He knows the limitations of his appeal.
It was why he was kept at arms length during the referendum campaign.
But former Prime Minister Tony Blair (loved by half of Labour, hated by the other half) has decided he isn't gonna stay out of the Brexit debate any longer.
So today he made a speech on a stage - the same stage where four years ago former Prime Minister David Cameron (liked by half the Tory party, loathed by the other half) announced the UK would have an IN/OUT referendum on the EU.
Mr Blair said the British people had made a decision but they should be persuaded it was the wrong decision.

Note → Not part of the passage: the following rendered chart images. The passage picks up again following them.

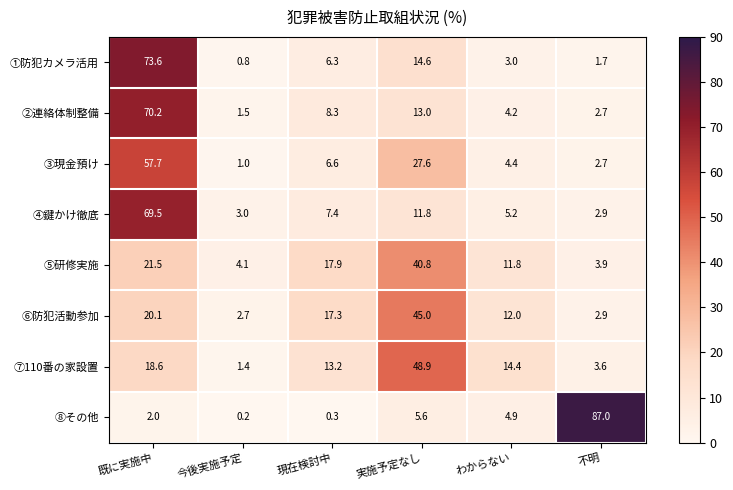

What is the total value across all series at 既に実施中?

333.2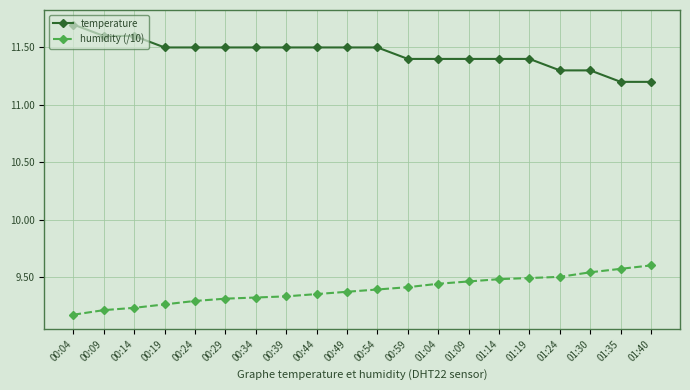

What are all the series names shown in the legend?

temperature, humidity (/10)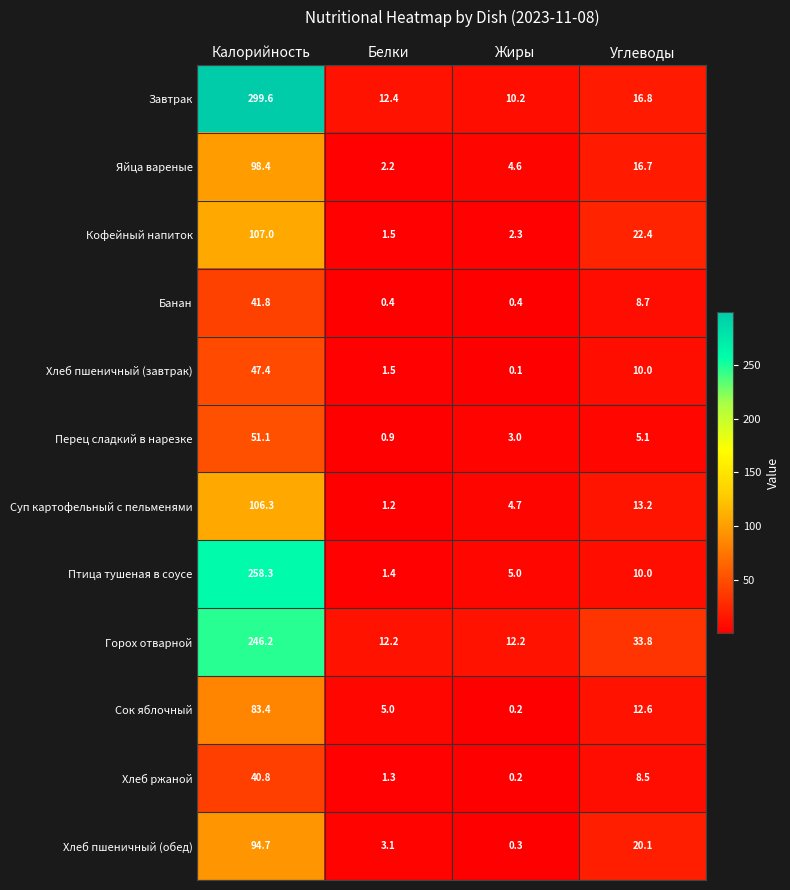

Which category has the lowest value across all series?

Жиры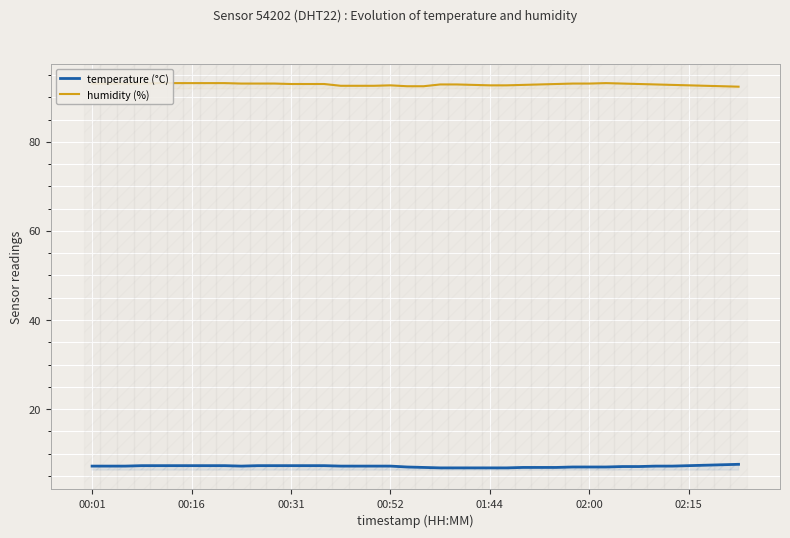

What position from the left is 16?

17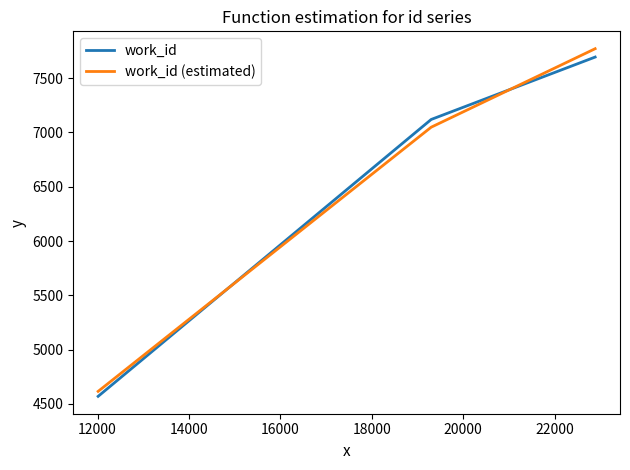

At how many categories does at least one series exceed 5942?

2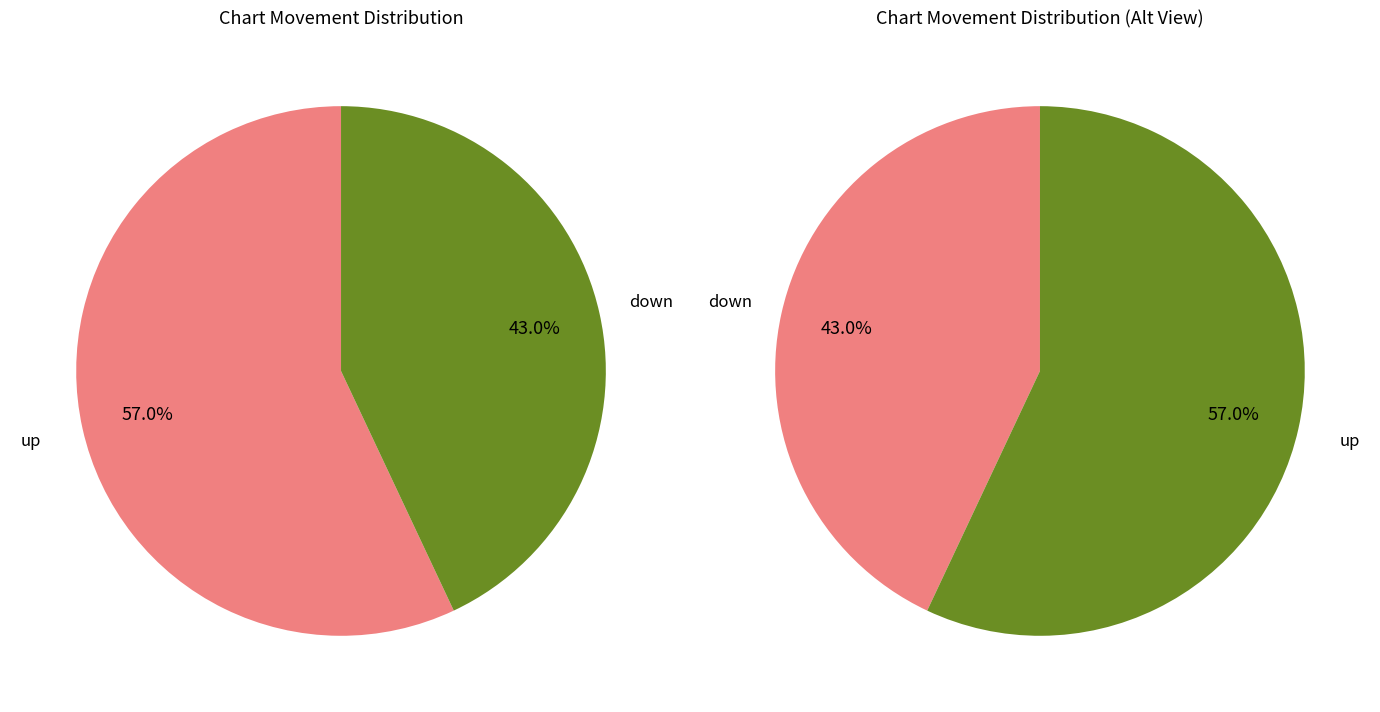

To the nearest percent, what portion does down represent?

43%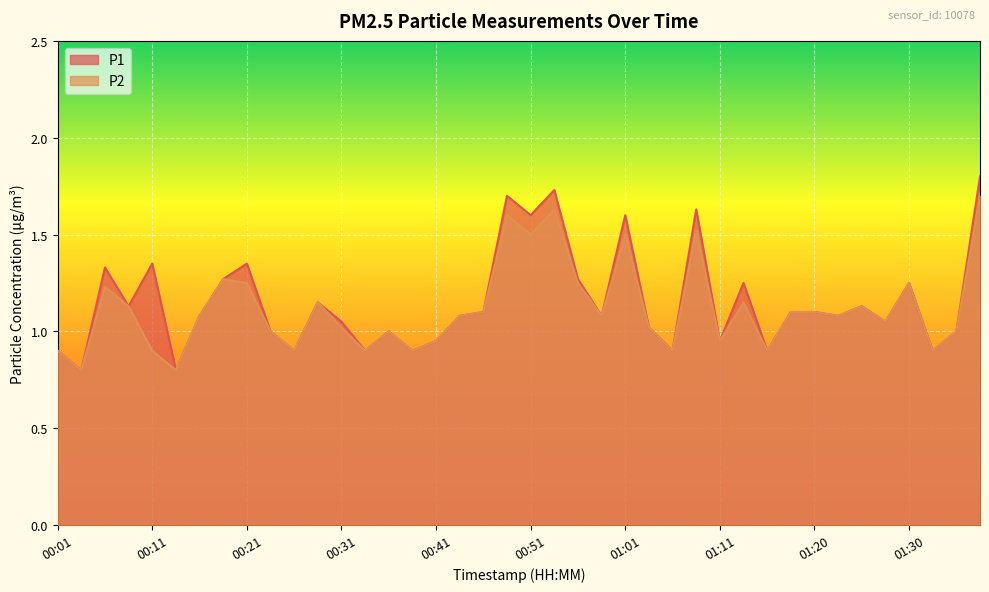

Where does the P1 series first go above 1?

00:06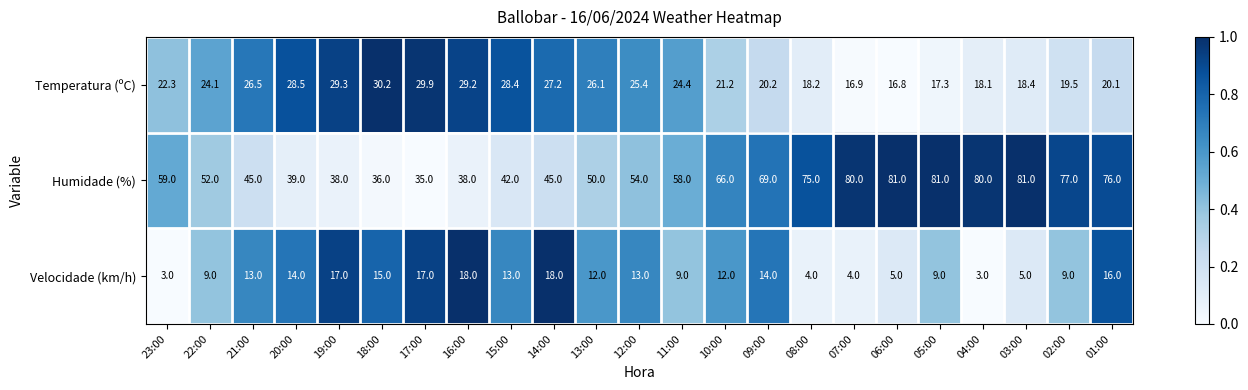

How many data points does each series have?

23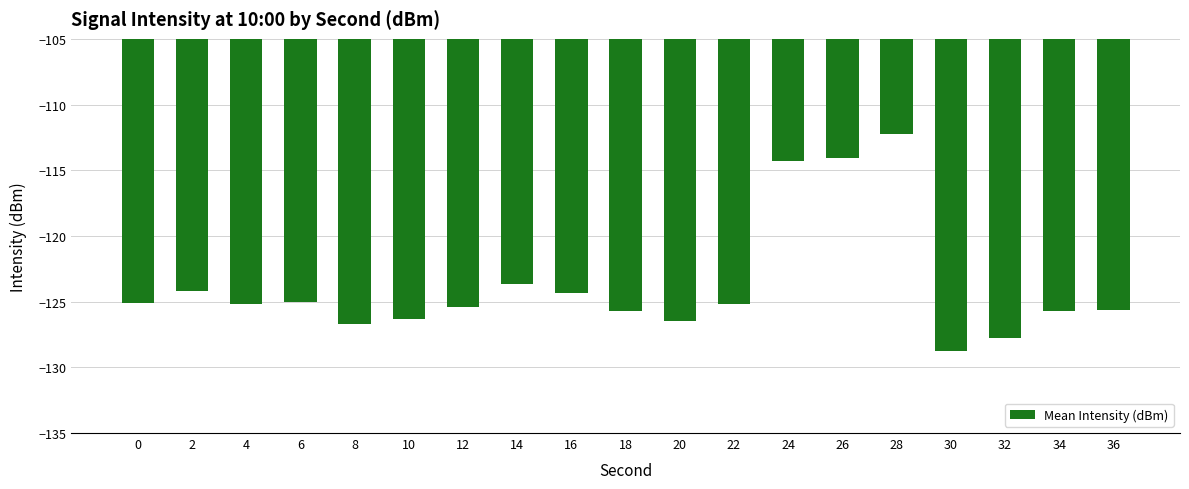

What is the approximate value at 28?

-112.3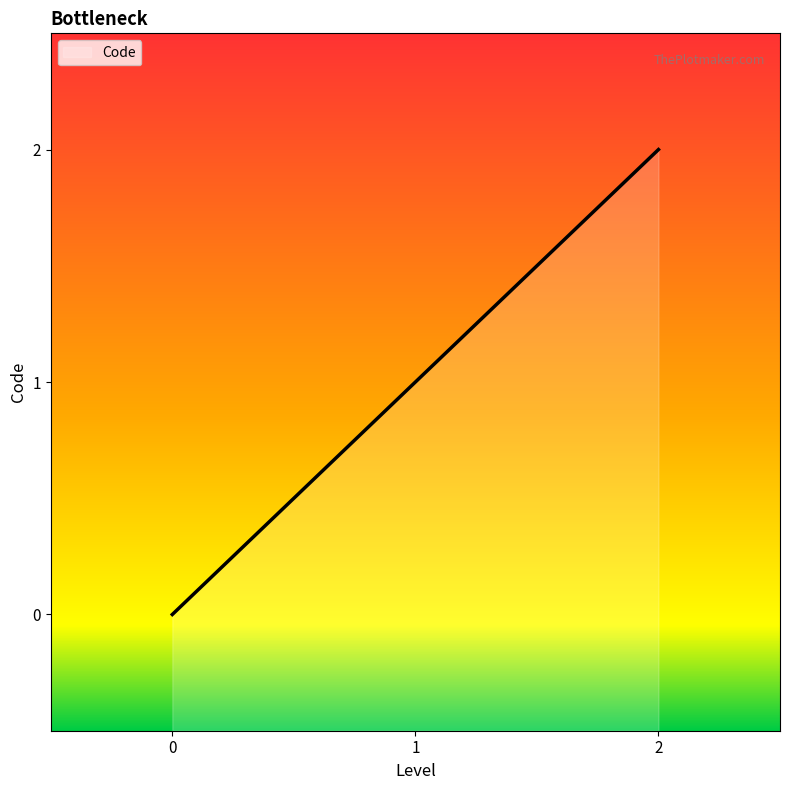

Reading right to left, what are all the values shown in this chart?

2=2	1=1	0=0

He said they were wrong to assume Brexit would control immigration.
He claimed voters did not understand the damaging impact of leaving the single market.
Supporters of Brexit, he added, had put the future of the UK in doubt and destabilised the peace-process in Northern Ireland.
The right-wing press was in part to blame, he added.
And so too was the lack of an effective Opposition.
It was - he said - the people's right to change their mind.
So it's safe to say, Tony Blair didn't hold back.
He thinks he has a right to speak in the debate - even if that might make him even more unpopular.
I'm told he decided to re-launch his campaign after hearing Theresa May's speech a few weeks ago where she announced Britain would be pulling out of the single market.
The campaign - hosted by the pro-EU group Open Britain - is now planning to step up a gear, to be more visible, more aggressive and more confident.
Once upon a time, Tony Blair would carry public opinion with him.
On the issue of Brexit, he will be walking in the opposite direction - and that may prove every bit as big a challenge as his efforts to justify his invasion of Iraq.